Italian Catholic bishop

Sergio Melillo (born 16 November 1955) is a Roman Catholic bishop, being the head of the Diocese of Ariano Irpino-Lacedonia since 2015.

==Biography==

Melillo was born in Avellino in 1955. After working in public administration during his early 20s, he entered the Pontifical Interregional Seminary in 1983 located in Posillipo (Naples), where he obtained a Licentiate in Dogmatic Theology with emphasis on Ecclesiology.

He was ordained a priest on 9 September 1989, incardinating himself in the diocese of Avellino.

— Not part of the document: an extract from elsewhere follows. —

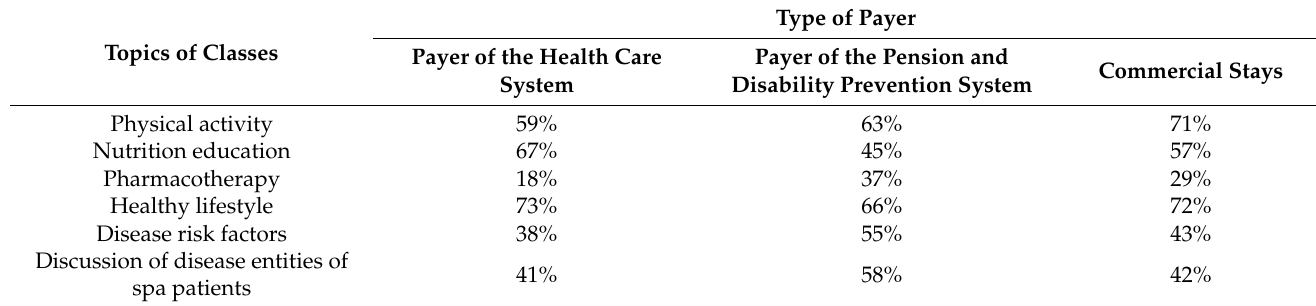
Table 2. Health education topics depending on the type of payer in the opinion of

Following his priestly ordination he worked as a parish priest of in the villages of Parolise and Salza Irpina from 1989 to 1994. Following that he was the urban vicar of Avellino from 1994 to 2002. Melillo also served as the deputy director of the diocesan Caritas and was responsible for the organization of volunteers, civil services, and listening centers from 2000 to 2005. During this time he was also a professor of Dogmatic Theology at the Higher Institute of Religious Sciences "San Giuseppe Moscati" in Avellino and Professor of Religious Culture at the University of the Third Age of Avellino. Melillo also served as the parish vicar of the Avellino Cathedral from 1995 up to his appointment as bishop.

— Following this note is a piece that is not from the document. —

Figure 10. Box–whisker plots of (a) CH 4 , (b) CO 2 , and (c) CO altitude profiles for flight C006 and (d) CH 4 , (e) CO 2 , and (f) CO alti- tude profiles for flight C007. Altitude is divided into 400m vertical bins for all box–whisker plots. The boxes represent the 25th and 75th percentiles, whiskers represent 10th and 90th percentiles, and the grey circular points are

Before his appointment as bishop, Melillo would also occasionally teach in high schools. He is the author of some publications of local Ecclesiastical History and of a humanistic, philosophical and literary nature.

Melillo was ordained bishop of Ariano Irpino-Lacedonia on 31 July 2015 by the Archbishop of Naples, Cardinal Crescenzio Sepe. Apostolic nuncio and titular archbishop Adriano Bernardini as well as Giovanni D'Alise, the preceding bishop, served as co-consocrators. Melillo was officially installed as bishop on 9 August 2015.